Kürzlich verschlug es mich nach Nürtingen, wo ich eine Freundin besuchte, die ihren an sich schon sehr reichen Erfahrungsschatz noch um einen freiwilligen Aufenthalt in der dortigen psychiatrischen Klinik zu erweitern versuchte. Sie hatte „Freigang“ und wir bummelten durch die fachwerkgeschmückte Altstadt, die sich teils recht pittoresk auf einem Hügel über dem Neckar verteilt. Dabei stießen wir auch auf das Gebäude der ehemaligen Lateinschule. Auf einem Schild an demselbigen konnte man die Namen von einigen ehemaligen Schülern nachlesen, die hier einst die Schulbank drückten. Darunter auch ein später sehr bekannter Dichter. Das hatte ich nicht gewusst. Meine Freundin auch nicht. Da sieht man mal, welche Überraschungen so ein gemütlicher Freigang parat halten kann.
„Doch weicht mir aus treuem Sinn auch da mein Neckar nicht .... “
Der Ort, in dem der Dichter geboren wurde, liegt auch am Neckar, aber da sein leiblicher Vater sehr früh starb und seine Mutter die zweite Ehe mit dem Bürgermeister von Nürtingen einging, wuchs der Sohn eben flussabwärts auf. Die Mutter, von Haus aus Pfarrerstochter, hatte den nicht unüblichen Wunsch, dass der Sohn Theologe werde. Und so trat dieser im Alter von 14 Jahren erst in die niedere Klosterschule in Denkendorf ein, zwei Jahre später wechselte er in die höhere Klosterschule in Maulbronn, um danach sein Theologie- und Philosophiestudium in der Eliteschule der württembergischen Landeskirche zu beginnen. Diese pädagogische Einrichtung lag übrigens auch in einer Stadt am Neckar, wieder ein Stück flussabwärts.

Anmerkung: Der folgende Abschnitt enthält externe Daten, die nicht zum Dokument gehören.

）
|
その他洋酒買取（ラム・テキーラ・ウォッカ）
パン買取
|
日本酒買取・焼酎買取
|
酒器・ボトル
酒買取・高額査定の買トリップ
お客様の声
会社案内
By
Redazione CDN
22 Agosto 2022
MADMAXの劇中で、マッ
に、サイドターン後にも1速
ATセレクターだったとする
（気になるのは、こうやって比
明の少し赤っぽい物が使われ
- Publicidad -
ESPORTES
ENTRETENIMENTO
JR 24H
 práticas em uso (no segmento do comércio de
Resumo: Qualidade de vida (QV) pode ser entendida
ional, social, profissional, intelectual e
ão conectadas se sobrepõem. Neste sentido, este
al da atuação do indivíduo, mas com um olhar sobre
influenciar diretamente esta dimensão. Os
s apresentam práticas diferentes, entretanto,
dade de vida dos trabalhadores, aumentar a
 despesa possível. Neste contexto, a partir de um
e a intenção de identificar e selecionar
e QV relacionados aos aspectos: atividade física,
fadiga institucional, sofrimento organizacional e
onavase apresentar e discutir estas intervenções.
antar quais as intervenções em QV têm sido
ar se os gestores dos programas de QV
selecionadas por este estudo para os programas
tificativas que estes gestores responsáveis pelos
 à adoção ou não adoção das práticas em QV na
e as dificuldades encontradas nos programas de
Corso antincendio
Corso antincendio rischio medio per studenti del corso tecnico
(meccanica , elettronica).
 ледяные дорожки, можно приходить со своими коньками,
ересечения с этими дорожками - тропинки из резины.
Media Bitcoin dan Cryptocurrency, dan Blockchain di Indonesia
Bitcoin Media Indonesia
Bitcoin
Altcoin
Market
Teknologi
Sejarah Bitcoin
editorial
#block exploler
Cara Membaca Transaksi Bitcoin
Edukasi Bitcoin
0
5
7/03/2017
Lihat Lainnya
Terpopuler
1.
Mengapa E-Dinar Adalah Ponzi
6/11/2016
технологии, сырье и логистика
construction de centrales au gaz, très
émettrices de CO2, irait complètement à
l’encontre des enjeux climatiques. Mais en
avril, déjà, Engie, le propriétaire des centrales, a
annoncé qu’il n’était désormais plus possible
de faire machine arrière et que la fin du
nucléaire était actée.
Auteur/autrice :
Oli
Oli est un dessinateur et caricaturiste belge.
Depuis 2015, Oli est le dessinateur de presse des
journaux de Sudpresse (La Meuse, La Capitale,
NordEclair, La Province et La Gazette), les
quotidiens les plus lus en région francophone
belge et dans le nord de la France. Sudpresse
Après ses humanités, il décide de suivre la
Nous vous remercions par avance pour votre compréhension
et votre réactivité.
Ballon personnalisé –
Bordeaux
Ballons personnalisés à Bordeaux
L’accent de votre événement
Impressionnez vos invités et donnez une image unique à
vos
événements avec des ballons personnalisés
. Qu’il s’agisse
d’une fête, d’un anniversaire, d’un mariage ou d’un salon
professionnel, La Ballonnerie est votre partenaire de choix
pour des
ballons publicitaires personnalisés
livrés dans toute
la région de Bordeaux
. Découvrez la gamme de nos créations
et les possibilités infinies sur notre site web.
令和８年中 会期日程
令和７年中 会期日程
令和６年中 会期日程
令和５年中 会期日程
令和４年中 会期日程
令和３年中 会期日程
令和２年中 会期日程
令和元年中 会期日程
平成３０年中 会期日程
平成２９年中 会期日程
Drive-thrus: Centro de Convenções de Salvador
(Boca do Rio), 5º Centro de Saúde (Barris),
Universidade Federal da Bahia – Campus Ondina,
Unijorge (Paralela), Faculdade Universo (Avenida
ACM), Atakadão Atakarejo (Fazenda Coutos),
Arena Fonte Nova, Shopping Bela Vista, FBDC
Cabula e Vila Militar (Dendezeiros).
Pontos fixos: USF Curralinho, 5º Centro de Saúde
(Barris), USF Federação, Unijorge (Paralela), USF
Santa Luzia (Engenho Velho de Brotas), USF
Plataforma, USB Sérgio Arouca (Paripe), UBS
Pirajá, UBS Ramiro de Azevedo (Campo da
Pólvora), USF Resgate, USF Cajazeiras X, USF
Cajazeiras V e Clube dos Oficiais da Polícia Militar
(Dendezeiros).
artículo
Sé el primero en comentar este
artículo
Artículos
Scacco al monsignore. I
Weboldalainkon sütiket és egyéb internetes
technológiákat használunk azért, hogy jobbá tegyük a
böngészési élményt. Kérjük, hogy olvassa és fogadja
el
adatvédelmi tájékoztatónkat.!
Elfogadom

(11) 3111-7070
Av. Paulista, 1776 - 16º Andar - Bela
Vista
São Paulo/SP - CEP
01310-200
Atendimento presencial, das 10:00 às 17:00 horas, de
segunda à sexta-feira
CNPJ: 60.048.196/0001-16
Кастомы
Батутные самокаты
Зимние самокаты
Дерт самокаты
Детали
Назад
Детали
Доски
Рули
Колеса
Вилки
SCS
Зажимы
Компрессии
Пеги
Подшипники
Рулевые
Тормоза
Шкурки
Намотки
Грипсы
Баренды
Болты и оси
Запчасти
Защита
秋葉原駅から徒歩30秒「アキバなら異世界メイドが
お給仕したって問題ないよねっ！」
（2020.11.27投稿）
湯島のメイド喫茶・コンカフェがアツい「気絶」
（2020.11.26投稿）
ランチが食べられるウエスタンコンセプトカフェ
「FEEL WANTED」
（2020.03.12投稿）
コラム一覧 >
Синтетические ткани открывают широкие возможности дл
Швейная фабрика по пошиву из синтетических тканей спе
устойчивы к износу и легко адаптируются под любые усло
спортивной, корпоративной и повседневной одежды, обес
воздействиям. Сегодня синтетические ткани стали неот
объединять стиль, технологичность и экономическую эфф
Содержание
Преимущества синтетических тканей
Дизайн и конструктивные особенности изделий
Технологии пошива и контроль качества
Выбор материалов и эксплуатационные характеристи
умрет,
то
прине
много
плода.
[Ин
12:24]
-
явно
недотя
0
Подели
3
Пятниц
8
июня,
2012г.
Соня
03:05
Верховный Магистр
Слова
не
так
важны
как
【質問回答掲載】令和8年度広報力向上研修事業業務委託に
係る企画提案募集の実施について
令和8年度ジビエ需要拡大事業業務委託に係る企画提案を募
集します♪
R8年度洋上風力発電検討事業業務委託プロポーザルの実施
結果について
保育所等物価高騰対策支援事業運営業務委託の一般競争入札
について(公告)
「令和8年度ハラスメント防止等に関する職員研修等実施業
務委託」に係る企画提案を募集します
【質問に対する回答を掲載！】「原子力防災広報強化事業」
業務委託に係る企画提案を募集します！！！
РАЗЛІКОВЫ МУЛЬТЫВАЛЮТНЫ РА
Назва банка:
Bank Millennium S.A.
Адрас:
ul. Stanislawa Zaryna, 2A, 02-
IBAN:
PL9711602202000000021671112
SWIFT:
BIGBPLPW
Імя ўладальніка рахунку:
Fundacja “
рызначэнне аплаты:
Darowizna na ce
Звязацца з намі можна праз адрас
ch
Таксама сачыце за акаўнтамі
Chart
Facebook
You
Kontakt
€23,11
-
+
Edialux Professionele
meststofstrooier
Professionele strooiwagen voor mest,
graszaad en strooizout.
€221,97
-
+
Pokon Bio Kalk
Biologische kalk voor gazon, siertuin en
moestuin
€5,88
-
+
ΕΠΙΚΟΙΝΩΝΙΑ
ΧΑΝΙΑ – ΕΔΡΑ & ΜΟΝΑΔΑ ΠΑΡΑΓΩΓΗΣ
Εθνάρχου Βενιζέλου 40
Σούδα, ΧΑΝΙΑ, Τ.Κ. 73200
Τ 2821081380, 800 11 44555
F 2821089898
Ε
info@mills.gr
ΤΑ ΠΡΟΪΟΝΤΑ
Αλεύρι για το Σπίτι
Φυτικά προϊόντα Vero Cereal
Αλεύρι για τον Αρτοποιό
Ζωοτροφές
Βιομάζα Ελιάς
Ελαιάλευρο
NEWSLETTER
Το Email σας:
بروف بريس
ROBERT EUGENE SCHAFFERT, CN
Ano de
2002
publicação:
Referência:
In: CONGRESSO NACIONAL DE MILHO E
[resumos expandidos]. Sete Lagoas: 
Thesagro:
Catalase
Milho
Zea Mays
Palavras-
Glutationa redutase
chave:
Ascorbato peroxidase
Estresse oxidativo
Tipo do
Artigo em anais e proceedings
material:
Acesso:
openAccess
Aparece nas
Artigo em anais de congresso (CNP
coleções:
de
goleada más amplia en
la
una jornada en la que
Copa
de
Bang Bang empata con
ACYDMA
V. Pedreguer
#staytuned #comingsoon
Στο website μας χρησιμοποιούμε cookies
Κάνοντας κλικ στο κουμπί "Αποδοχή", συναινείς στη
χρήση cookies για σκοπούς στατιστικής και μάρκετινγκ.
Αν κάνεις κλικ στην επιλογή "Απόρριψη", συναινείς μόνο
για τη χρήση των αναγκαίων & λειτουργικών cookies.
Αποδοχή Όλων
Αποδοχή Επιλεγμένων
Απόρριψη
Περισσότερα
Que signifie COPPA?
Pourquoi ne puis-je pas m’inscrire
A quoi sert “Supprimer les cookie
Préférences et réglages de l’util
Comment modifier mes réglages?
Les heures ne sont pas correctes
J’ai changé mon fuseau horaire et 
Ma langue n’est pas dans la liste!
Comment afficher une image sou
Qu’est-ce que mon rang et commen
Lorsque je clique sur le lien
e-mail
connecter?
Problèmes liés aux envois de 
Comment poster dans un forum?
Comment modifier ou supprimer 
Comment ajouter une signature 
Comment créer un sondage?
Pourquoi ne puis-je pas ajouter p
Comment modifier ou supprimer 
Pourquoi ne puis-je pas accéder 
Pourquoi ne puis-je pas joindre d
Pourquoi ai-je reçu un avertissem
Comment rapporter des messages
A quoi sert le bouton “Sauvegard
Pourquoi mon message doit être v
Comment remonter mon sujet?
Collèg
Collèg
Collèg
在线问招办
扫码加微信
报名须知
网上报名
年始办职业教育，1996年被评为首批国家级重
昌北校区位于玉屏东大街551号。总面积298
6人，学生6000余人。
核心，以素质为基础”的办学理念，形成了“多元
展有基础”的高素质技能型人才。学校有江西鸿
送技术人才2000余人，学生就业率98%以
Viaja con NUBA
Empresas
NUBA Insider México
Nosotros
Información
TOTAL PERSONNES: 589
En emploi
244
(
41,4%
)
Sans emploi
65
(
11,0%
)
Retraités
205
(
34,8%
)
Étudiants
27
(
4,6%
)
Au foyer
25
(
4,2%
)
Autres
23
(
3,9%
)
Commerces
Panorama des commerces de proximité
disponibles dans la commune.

Seine Studentenbude teilte er sich zeitweise mit den späteren Philosophen Hegel und Schelling.
Schon in der Klosterschule hatte er begonnen, Gedichte zu schreiben. Seine Vorbilder waren Klopstock und Schiller. Und Schiller war es auch, der den jungen Dichter förderte und u.a. den Kontakt zum berühmten Verleger Johann Friedrich Cotta herstellte. 1797 erschien der erste Band seines Briefromans. Seine Gedichte allerdings erschienen nur sehr verstreut in der ein oder anderen literarischen Zeitschrift. Die Zeitgenossen hatten wenig Verständnis für seine Verse. Erst Anfang des 20. Jahrhunderts wurde sein lyrisches Werk gebührend gewürdigt, wurde er zum Vorbild für viele Lyriker von Celan bis Rilke.
„Weh mir, wo nehm’ ich, wenn es Winter ist, die Blumen, und wo den Sonnenschein und Schatten der Erde?“
In einem Brief an seinen Freund Christian Ludwig Neuffer schrieb er 1798:
„Ich fürchte, das warme Leben in mir zu erkälten an der eiskalten Geschichte des Tags, und diese Furcht kommt daher, weil ich alles, was von Jugend auf Zerstörendes mich traf, empfindlicher als andre aufnahm und diese Empfindlichkeit scheint darin ihren Grund zu haben, dass ich im Verhältnis mit den Erfahrungen, die ich machen musste, nicht fest und unzerstörbar genug organisiert war. Das sehe ich. Kann es mir helfen, dass ich es sehe? Ich glaube, so viel. Weil ich zerstörbarer bin als mancher andre, so muss ich um so mehr den Dingen, die auf mich zerstörend wirken, einen Vorteil abzugewinnen suchen, ich muss sie nicht an sich, ich muss sie nur insofern nehmen, als sie meinem wahrsten Leben dienlich sind. Ich muss sie, wo ich sie finde, schon zum voraus als unentbehrlichen Stoff nehmen, ohne den mein Innigstes sich niemals völlig darstellen wird. Ich muss sie in mich aufnehmen, um sie gelegentlich (als Künstler, wenn ich einmal Künstler sein will und sein soll) als Schatten zum meinem Lichte aufzustellen, um sie als untergeordnete Töne wiederzugeben, unter denen der Ton meiner Seele um so lebendiger hervorspringt.“
In der ersten Hälfte seines Lebens gelang es ihm, den zerstörenden Dingen einen Vorteil abzugewinnen. Im Alter von 36 Jahren wurde er psychisch krank, lebte aber noch weitere 37 Jahre lang, von den Ärzten als unheilbar entlassen, am Ufer jenes Flusses, der ihn wie ein stiller Freund auf seinen wichtigsten Lebensstationen begleitet hatte.
Wie ist der Name des Dichters, dessen lyrisches Werk heute zu den Höhepunkten deutschsprachiger Dichtkunst zählt?